If the port is listening and there's still no response, there could be a drop at the Windows Filtering Platform (WFP).

Scenario 2: Packet loss during data transfer post TCP connection establishment

In a scenario where a data packet sent after the TCP connection is established gets dropped over the network, TCP retransmits the packet five times by default.

Assume that a source machine with IP Address 192.168.1.62 has established a connection with destination machine having IP Address 192.168.1.2 over TCP port 445. The source machine is sending data (SMB Negotiate packet) which is being retransmitted five times, as seen below. After no response from destination, the source machine is sending an ACK-RST to close this TCP connection.

Source 192.168.1.62 side trace:

You wouldn't see any of the above packets reaching the destination.

You need to engage your internal network team to investigate the different hops between the source and the destination, and check whether any of the hops are potentially causing packet drops.

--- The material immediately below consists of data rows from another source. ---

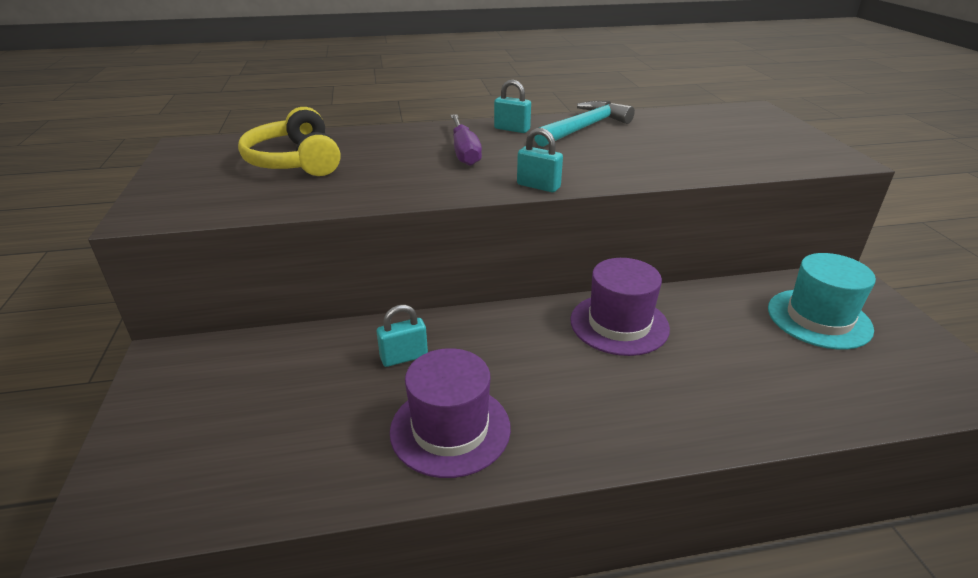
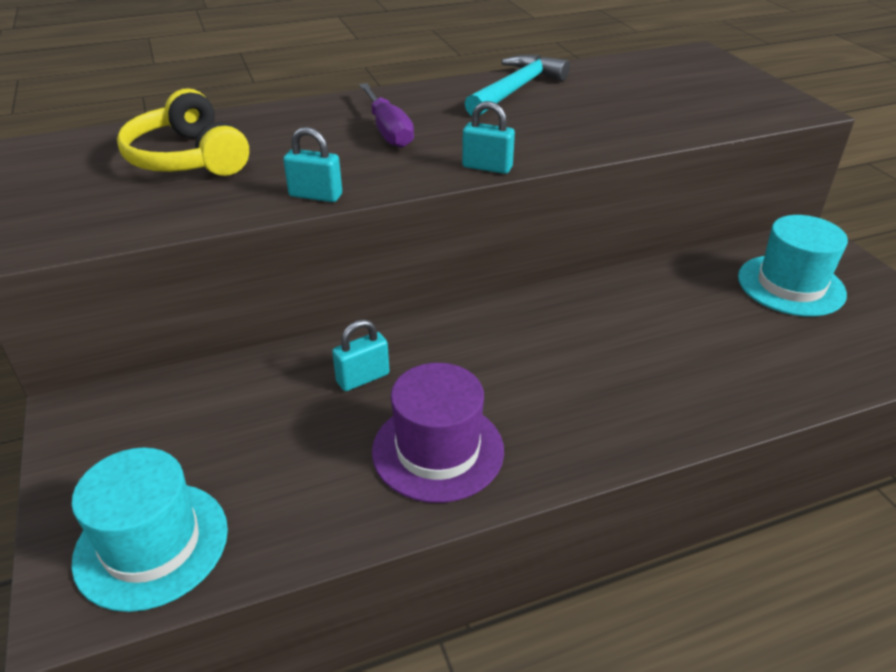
camera: 10 degrees left, 5 degrees up
turquoise padlock [494,80,531,133] -> turquoise padlock moved to [283,127,342,202]
purple hat [570,258,670,356] -> none
none -> turquoise hat [71,447,228,612]

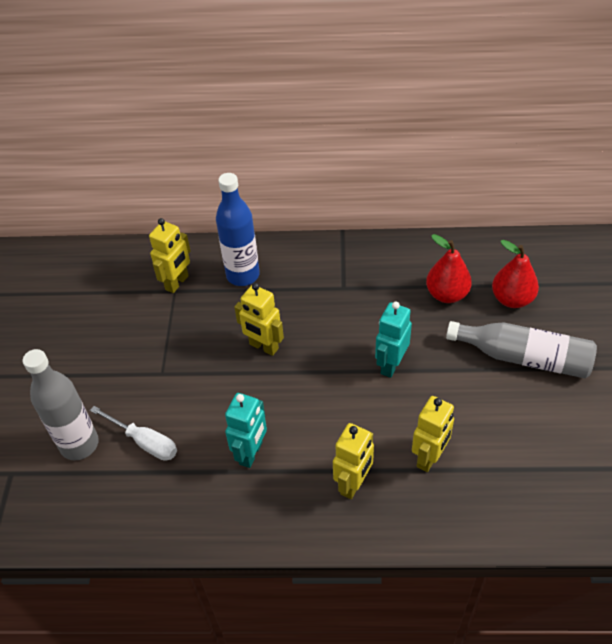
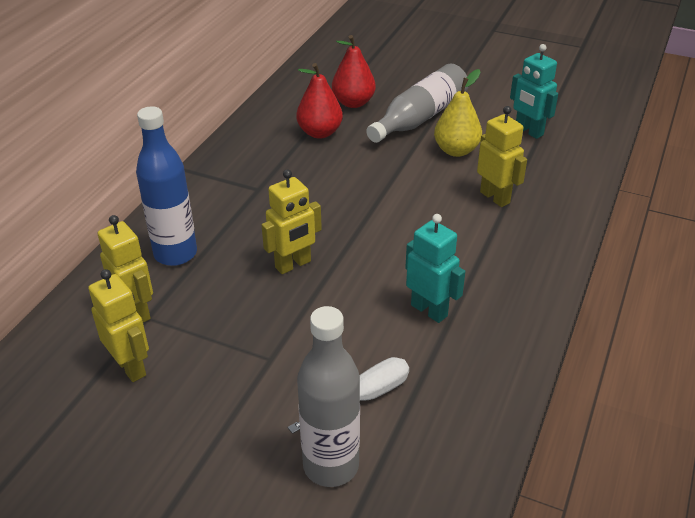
camera: 70 degrees left, 10 degrees down
yellow robot [333,423,374,499] -> yellow robot moved to [88,269,149,382]
turquoise robot [375,302,412,378] -> turquoise robot moved to [510,44,558,139]
none -> yellow pear [434,69,482,157]

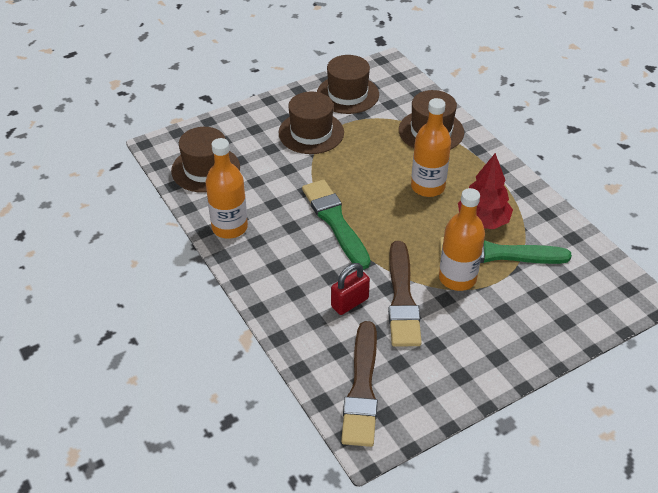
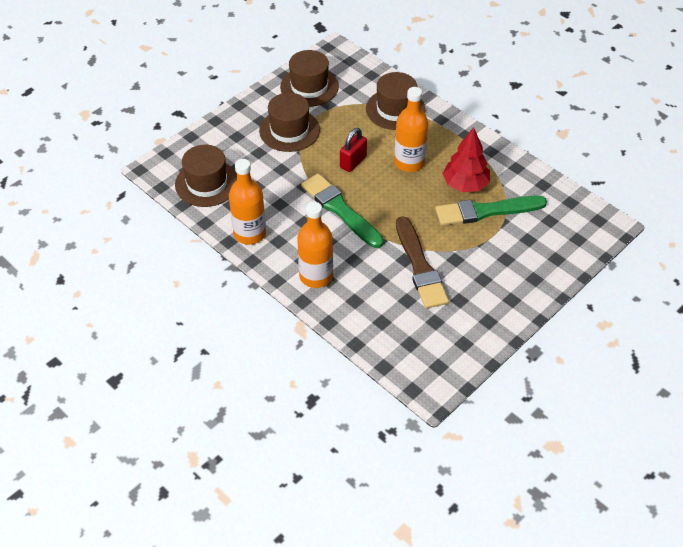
camera: 15 degrees left, 5 degrees up
red padlock [331,263,370,315] -> red padlock moved to [340,128,367,172]
brown brush [341,321,378,447] -> none
orange bottle [439,188,485,291] -> orange bottle moved to [297,202,333,288]

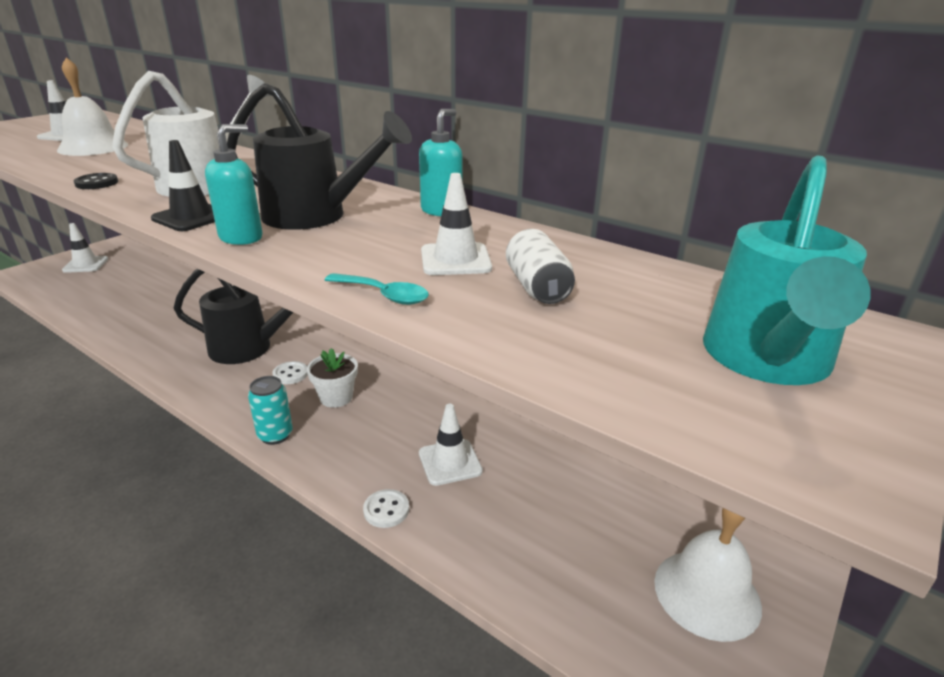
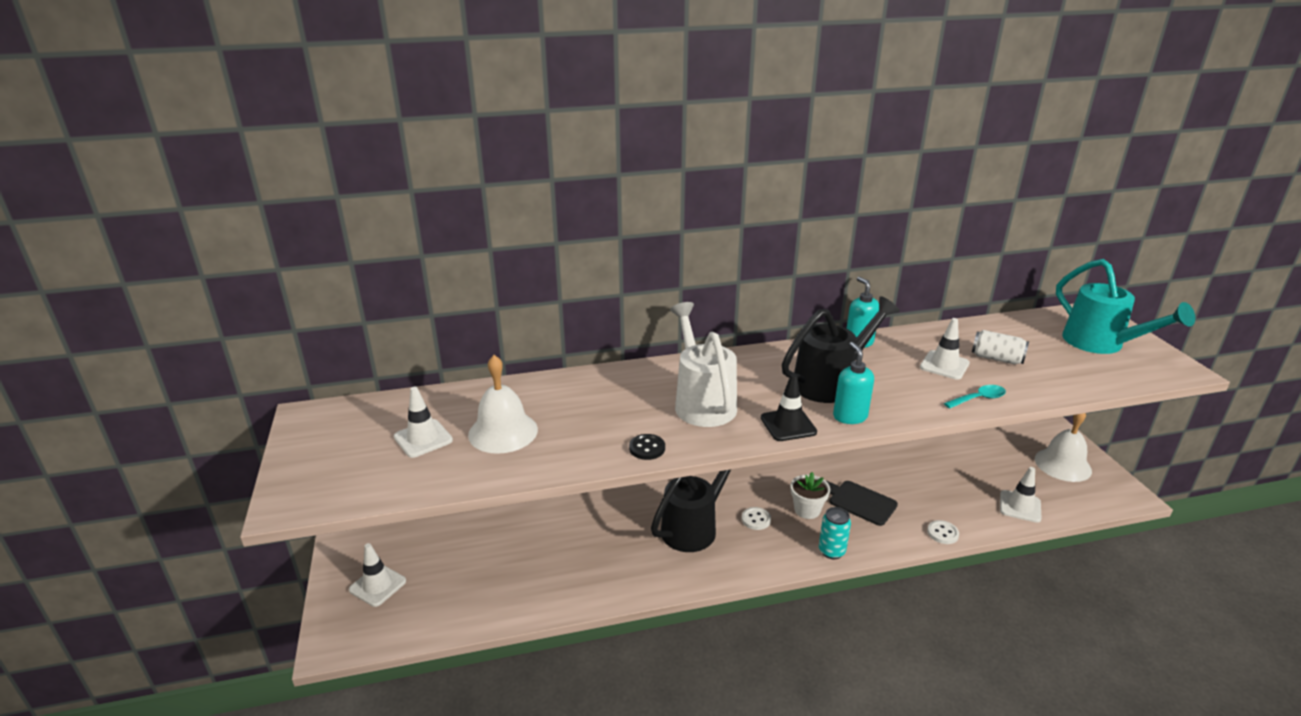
camera: 50 degrees left, 0 degrees up
white traffic cone [419,404,483,486] -> white traffic cone moved to [1000,467,1042,523]
none -> black cutting board [825,480,898,526]

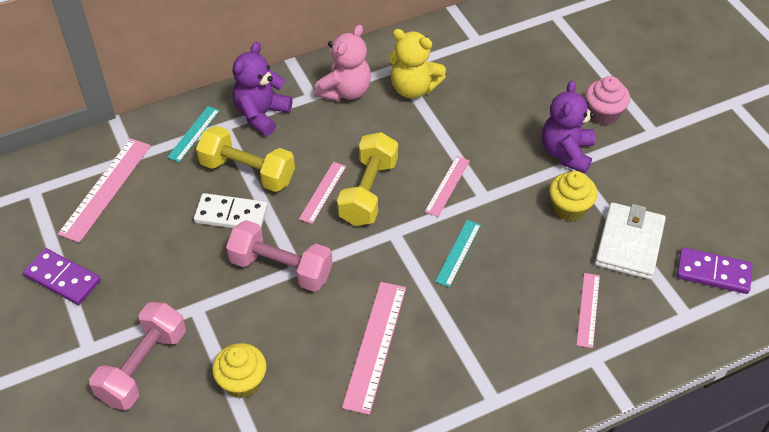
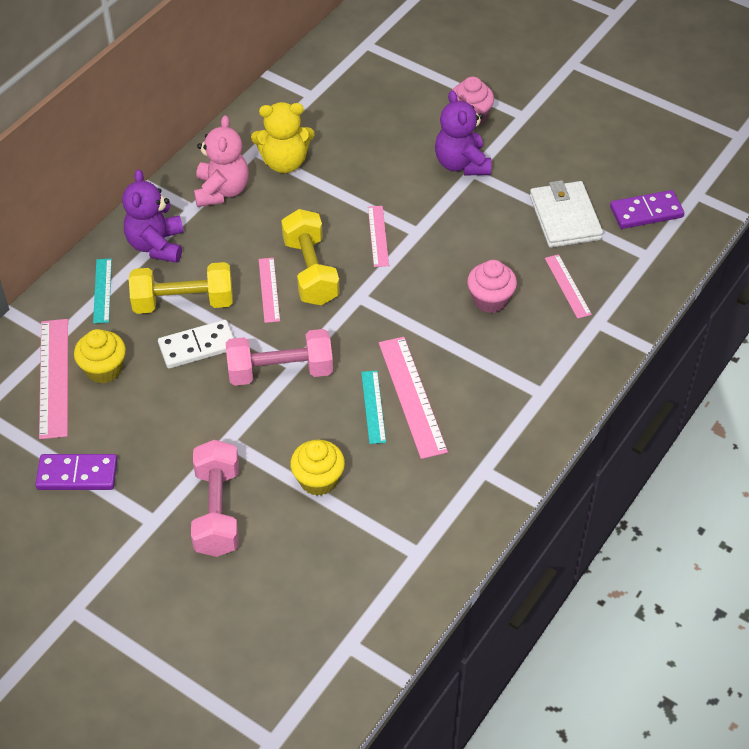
camera: 30 degrees left, 0 degrees up
turquoise ruler [435,220,481,287] -> turquoise ruler moved to [361,371,386,444]
yellow cupcake [549,171,597,221] -> yellow cupcake moved to [74,329,126,383]
none -> pink cupcake [467,260,517,313]

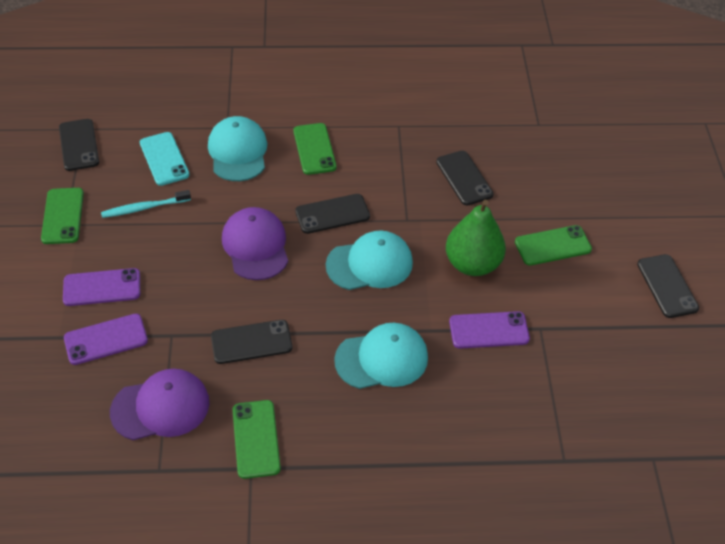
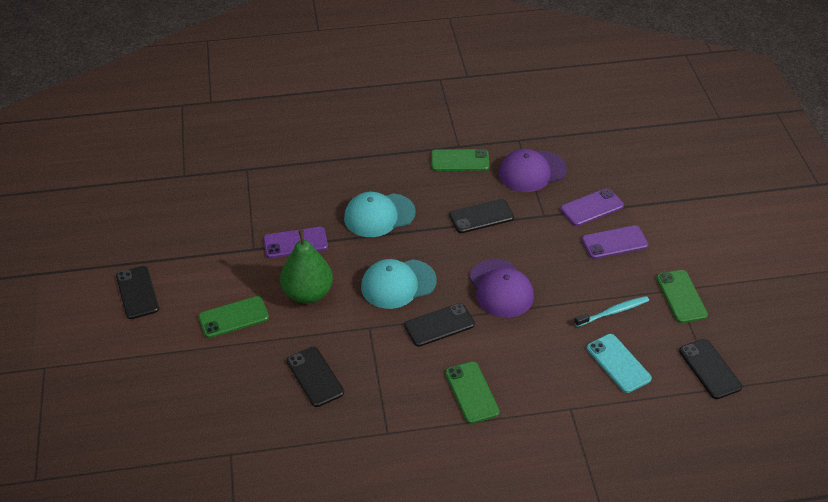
camera: 175 degrees right, 5 degrees down
turquoise cap [208,116,267,181] -> none
green phone [232,400,281,479] -> green phone turned 75 degrees counterclockwise [431,149,490,171]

Incorrect parameter in the TCP header

This behavior occurs when intermediary devices in the network modify packets, causing TCP at the receiving end to reject them. For instance, the TCP sequence number might be altered, or packets could be replayed by an intermediary device with a modified TCP sequence number.

A simultaneous network trace on the source and destination can help identify any modifications to the TCP headers.

Begin by comparing the source and destination traces to detect any changes in the packets or the presence of new packets reaching the destination on behalf of the source.

In such cases, we recommend seeking assistance from the internal network team to identify any devices that are modifying or replaying packets to the destination. Common culprits include Riverbed devices or WAN accelerators.

Application-level reset

When you have determined that the resets aren't due to packet drops, incorrect parameters, or packet modifications (as identified through network traces), you can conclude that the issue is an application-level reset.

Application-level resets are characterized by the Acknowledgment (ACK) flag being set to 1 along with the Reset (R) flag. This indicates that the server acknowledges the receipt of the packet, but doesn't accept the connection for some reason. This issue typically occurs when the application receiving the packet finds something unacceptable in the data.

In the screenshots below, you can observe that the packets at both the source and destination are identical, with no modifications or drops. However, an explicit reset is sent by the destination to the source.

Source-side trace:

Destination-side trace:

An ACK+RST flagged TCP packet can also occur when a TCP SYN packet is sent out. The TCP SYN packet is initiated by the source machine to establish a connection on a specific port. However, if the destination server doesn't want to accept the packet for any reason, the server responds with an ACK+RST packet.

In such cases, it's essential to investigate the application causing the reset (identified by port numbers) to understand why the connection is being reset.

10.10.10.1  10.10.10.2  UDP UDP:SrcPort=49875,DstPort=3343
 
10.10.10.2  10.10.10.1  ICMP    ICMP:Destination Unreachable Message, Port Unreachable,10.10.10.2:3343

During the troubleshooting of TCP/IP connectivity issues, you may observe in the network trace that a machine receives packets but doesn't respond to them. This could indicate a drop at the destination server's network stack.

To determine whether the local Windows Firewall is dropping the packet, enable auditing for the Windows Filtering Platform (WFP) on the machine using the following command.

auditpol /set /subcategory:"Filtering Platform Packet Drop" /success:enable /failure:enable

You can then review the Security event logs to identify a packet drop on a specific TCP port and IP address, along with an associated WFP filter ID.

Next, run the command netsh wfp show state which generates a wfpstate.xml file.

You can open this file by using Notepad and filter for the ID found in the event logs (for example, 2944008 in the sample event). The result reveals the firewall rule name associated with the Filter ID that is blocking the connection.